Mirror, Mirror on the Wall
What Do You See When You Look in The Mirror?
Will the mirror respond as it did in Snow White, saying you’re the fairest of all? Will it be silent or worse yet — will it say everyone else is fairer?
Have you ever considered that when you look in the mirror, you’re not seeing what you actually look like?
A psychologist told me years ago that what we see in the mirror is directly tied to the body image we hold of ourselves. A person can be physically stunning, but if they have a negative body image, what they see in the mirror has little to do with reality. As Thomas F. Cash, PhD put it, “It’s a state of mind.”
He says there’s an inner voice we each have that pretty much controls how we see ourselves and how we see the world around us in relation to ourselves.
Cash wrote a book in the mid-1990s called What Do You See When You Look in the Mirror? It’s an eight-step program that “helps readers to devalue stereotypes, overcome self-consciousness, end self-defeating behavior, and establish healthy thinking patterns.”
He wanted to help people understand how our looks and inner body image intertwine and profoundly affect our lives.
I wish the book had been written 40 or 50 years before. When I was growing up, I viewed myself as a very awkward, shy, gangly girl; skinny as a rail with curly, kinky hair and nearsighted — pretty much not worth much.
What I was seeing at the time had a tremendously negative impact on me.
When I reached my 20s, I realized the career I wanted required me to be outgoing and strong. Every day for years, I put on my executive façade that hid what my inner voice was telling me and went to work.
People assumed I was how I appeared on the outside — an executive who “had it all.” I just prayed my façade wouldn’t let me down.
It wasn’t until I read Dr. Cash’s book that I began to understand most of what I felt about myself stemmed from how that little voice inside of me talked to me about me from the time I was a young girl.
It really didn’t matter what other people said about me — I only believed my inner mirror voice.
In his book, Cash explains his program helps people create a new body image in their head, or what he calls your “new inner voice.” He describes techniques ranging from relaxation to visualization that a person can utilize to find their new inner voice.
Most of what he suggests has its roots in cognitive therapy techniques. He also suggests you keep a body-image diary to help you conquer self-defeating behavior, which in essence changes your thinking. It is designed to alleviate — if not fully stop — self conscious, anxious behavior.
Along the way, and with a lot of work, I discovered another mirror. It’s not the one I look in when I’m getting dressed; it’s the one I discovered inside of me — my inner mirror, the one I found after I learned to stop listening to the destructive voice in my head.
When do you find this mirror? I find it when I close my eyes and blank out everything around me.
I love this mirror (at least most of the time). It’s all mine. When I’m in that space, my everyday stress level seems to evaporate, my breathing slows down.
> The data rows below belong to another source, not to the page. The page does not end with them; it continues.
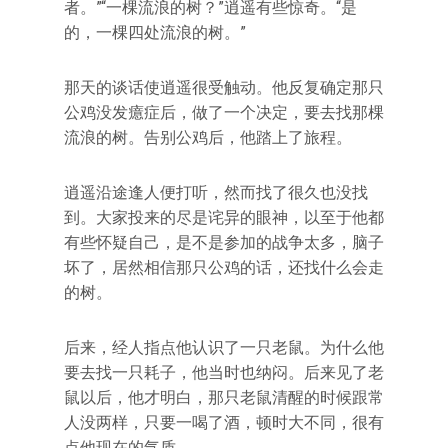
者。”“一棵流浪的树？”逍遥有些惊奇。“是
的，一棵四处流浪的树。”
那天的谈话使逍遥很受触动。他反复确定那只
公鸡没发癔症后，做了一个决定，要去找那棵
流浪的树。告别公鸡后，他踏上了旅程。
逍遥沿途逢人便打听，然而找了很久也没找
到。大家投来的尽是诧异的眼神，以至于他都
有些怀疑自己，是不是参加的战争太多，脑子
坏了，居然相信那只公鸡的话，还找什么会走
的树。
后来，经人指点他认识了一只老鼠。为什么他
要去找一只耗子，他当时也纳闷。后来见了老
鼠以后，他才明白，那只老鼠清醒的时候跟常
人没两样，只要一喝了酒，顿时大不同，很有
点他现在的气质。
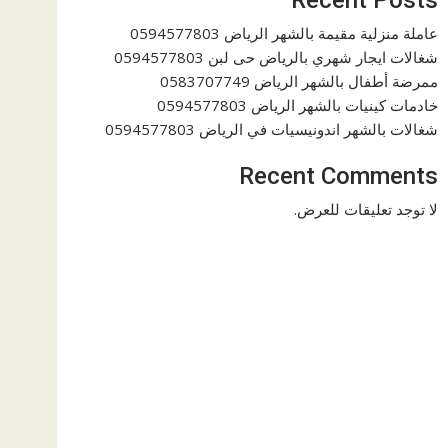
عاملة منزلية مقيمة بالشهر الرياض 0594577803
شغالات ايجار شهري بالرياض حى لبن 0594577803
ممرضة أطفال بالشهر الرياض 0583707749
خادمات كينيات بالشهر الرياض 0594577803
شغالات بالشهر اندونيسيات في الرياض 0594577803
Recent Comments
لا توجد تعليقات للعرض.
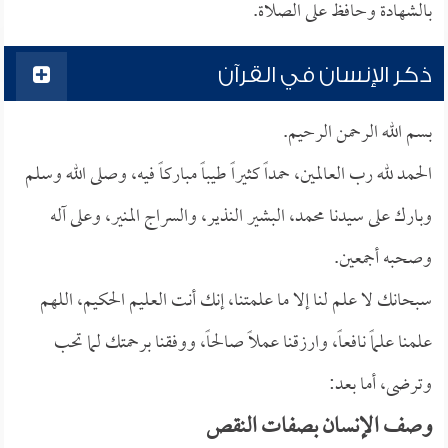
بالشهادة وحافظ على الصلاة.
ذكر الإنسان في القرآن
بسم الله الرحمن الرحيم.
الحمد لله رب العالمين، حمداً كثيراً طيباً مباركاً فيه، وصلى الله وسلم
وبارك على سيدنا محمد، البشير النذير، والسراج المنير، وعلى آله
وصحبه أجمعين.
سبحانك لا علم لنا إلا ما علمتنا، إنك أنت العليم الحكيم، اللهم
علمنا علماً نافعاً، وارزقنا عملاً صالحاً، ووفقنا برحمتك لما تحب
وترضى، أما بعد:
وصف الإنسان بصفات النقص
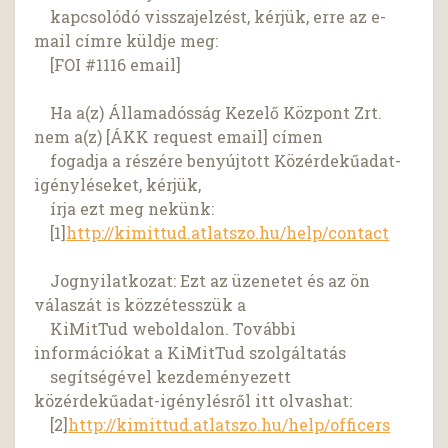
kapcsolódó visszajelzést, kérjük, erre az e-
mail címre küldje meg:
[FOI #1116 email]
Ha a(z) Államadósság Kezelő Központ Zrt.
nem a(z) [ÁKK request email] címen
fogadja a részére benyújtott Közérdekűadat-
igényléseket, kérjük,
írja ezt meg nekünk:
[1]
http://kimittud.atlatszo.hu/help/contact
Jognyilatkozat: Ezt az üzenetet és az ön
válaszát is közzétesszük a
KiMitTud weboldalon. További
információkat a KiMitTud szolgáltatás
segítségével kezdeményezett
közérdekűadat-igénylésről itt olvashat:
[2]
http://kimittud.atlatszo.hu/help/officers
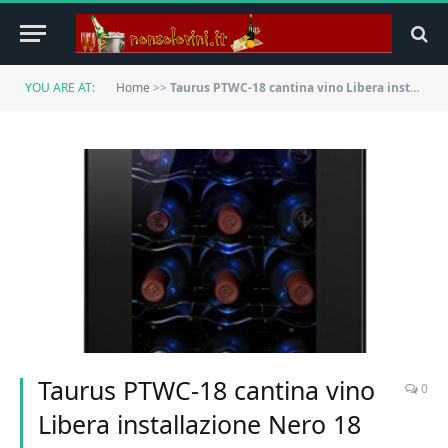
YOU ARE AT:
Home
>>
Taurus PTWC-18 cantina vino Libera installazione Nero 18 bottiglia/bottiglie Cantinetta termoelettrica
Taurus PTWC-18 cantina vino
0
Libera installazione Nero 18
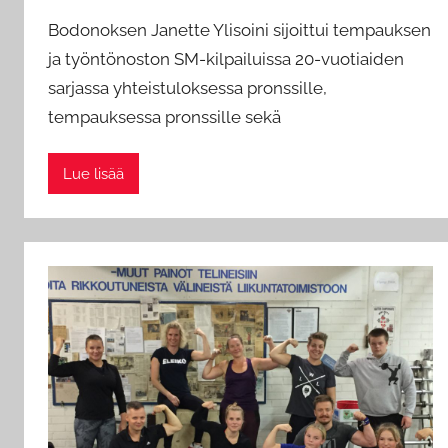
y
Bodonoksen Janette Ylisoini sijoittui tempauksen
a
ja työntönoston SM-kilpailuissa 20-vuotiaiden
d
sarjassa yhteistuloksessa pronssille,
m
tempauksessa pronssille sekä
i
n
Lue lisää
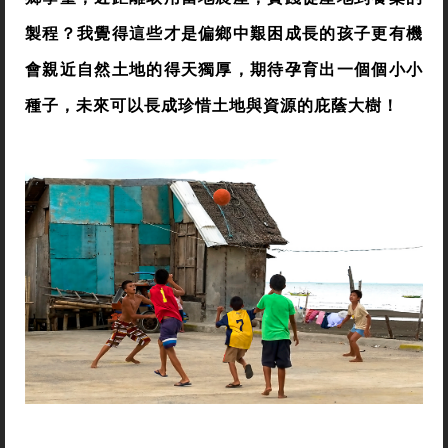
製程？我覺得這些才是偏鄉中艱困成長的孩子更有機
會親近自然土地的得天獨厚，期待孕育出一個個小小
種子，未來可以長成珍惜土地與資源的庇蔭大樹！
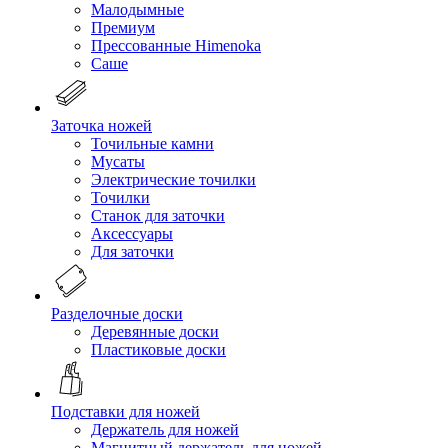
Малодымные
Премиум
Прессованные Himenoka
Саше
Заточка ножей
Точильные камни
Мусаты
Электрические точилки
Точилки
Станок для заточки
Аксессуары
Для заточки
Разделочные доски
Деревянные доски
Пластиковые доски
Подставки для ножей
Держатель для ножей
Магнитный держатель для ножей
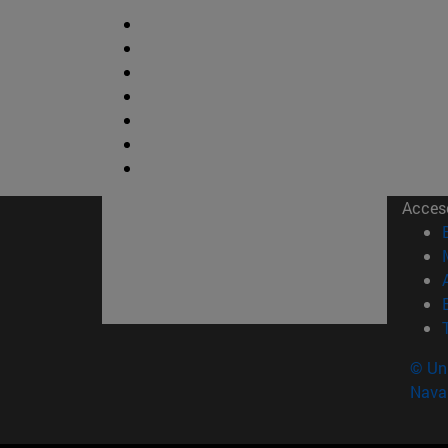
Acces
© Uni
Nava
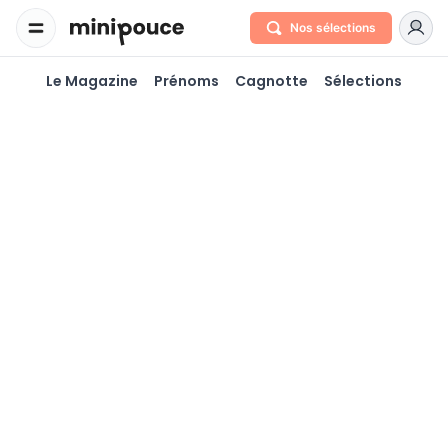
Nos sélections
Milla, assistante virtuelle
Le Magazine
Prénoms
Cagnotte
Sélections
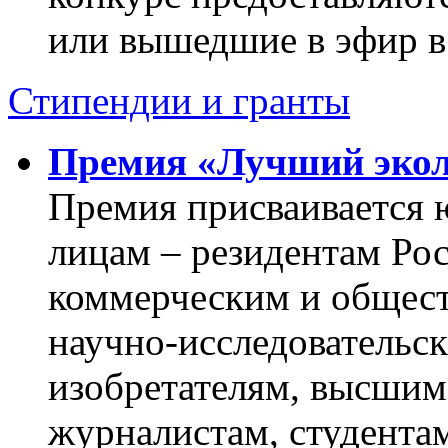
или вышедшие в эфир в 
Стипендии и гранты
Премия «Лучший экол
Премия присваивается
лицам – резидентам Ро
коммерческим и общес
научно-исследовательс
изобретателям, высшим
журналистам, студентам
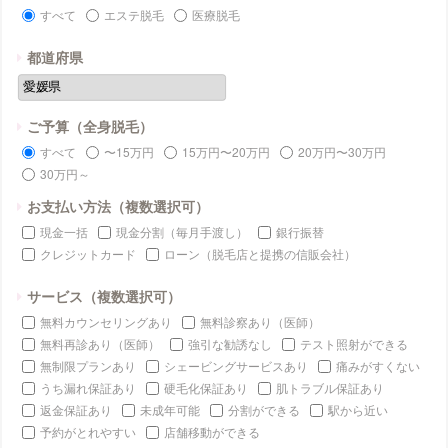
すべて
エステ脱毛
医療脱毛
都道府県
ご予算（全身脱毛）
すべて
〜15万円
15万円〜20万円
20万円〜30万円
30万円～
お支払い方法（複数選択可）
現金一括
現金分割（毎月手渡し）
銀行振替
クレジットカード
ローン（脱毛店と提携の信販会社）
サービス（複数選択可）
無料カウンセリングあり
無料診察あり（医師）
無料再診あり（医師）
強引な勧誘なし
テスト照射ができる
無制限プランあり
シェービングサービスあり
痛みがすくない
うち漏れ保証あり
硬毛化保証あり
肌トラブル保証あり
返金保証あり
未成年可能
分割ができる
駅から近い
予約がとれやすい
店舗移動ができる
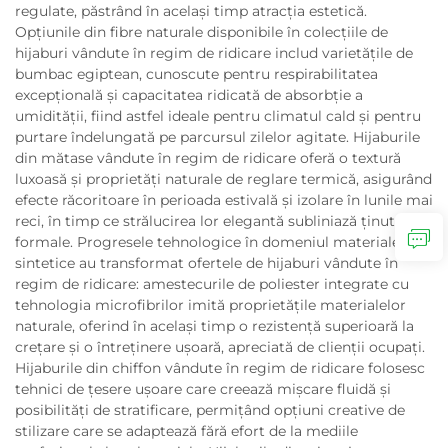
regulate, păstrând în același timp atracția estetică.
Opțiunile din fibre naturale disponibile în colecțiile de
hijaburi vândute în regim de ridicare includ varietățile de
bumbac egiptean, cunoscute pentru respirabilitatea
excepțională și capacitatea ridicată de absorbție a
umidității, fiind astfel ideale pentru climatul cald și pentru
purtare îndelungată pe parcursul zilelor agitate. Hijaburile
din mătase vândute în regim de ridicare oferă o textură
luxoasă și proprietăți naturale de reglare termică, asigurând
efecte răcoritoare în perioada estivală și izolare în lunile mai
reci, în timp ce strălucirea lor elegantă subliniază ținutele
formale. Progresele tehnologice în domeniul materialelor
sintetice au transformat ofertele de hijaburi vândute în
regim de ridicare: amestecurile de poliester integrate cu
tehnologia microfibrilor imită proprietățile materialelor
naturale, oferind în același timp o rezistență superioară la
crețare și o întreținere ușoară, apreciată de clienții ocupați.
Hijaburile din chiffon vândute în regim de ridicare folosesc
tehnici de țesere ușoare care creează mișcare fluidă și
posibilități de stratificare, permițând opțiuni creative de
stilizare care se adaptează fără efort de la mediile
I’ve been told it’s my parasympathetic nervous system, one of the two divisions of the automatic nervous system. The parasympathetic one is responsible for regulating the body’s unconscious actions, such as fight or flight.
As my growth in this area continued, I found Deepak Chopra, an Indian-American author, public speaker, physician and founder of the Chopra Center for Wellbeing. He is the author of more than 80 books, and to his credit, 22 of his books have become New York Times bestsellers.
The Chopra Center website has everything from programs to services, all in pursuit of the Center’s mission of serving “as the global source for balance, healing, transformation, and the expansion of awareness.”
I continue my journey, with help from websites like The Chopra Center, to find out more about my inner self and what I see in the mirror of my soul. Some of the other websites I’ve found and journey through as I have time are:
Frankly, the older I get, the more I’m at peace — not only with what I see in the mirror of my soul, but with what I see reflecting back at me from the mirror hanging on the wall.
I’ve become much more tolerant not only toward myself, but others as well. I’ve even begun to like my quirks: the way my eyes shut when I’m laughing, the wrinkles that have come with experiencing life, my now gray and curly hair.
I’m now on a quest to find some yoga classes that will help me on my continued quest for serenity, and perhaps a college class or two that will delve into the religions of the world that emphasize inner peace. I’ve always been fascinated by Buddhism and its eternal quest for Nirvana.
I hope you’ll join me — it’s a journey worth taking!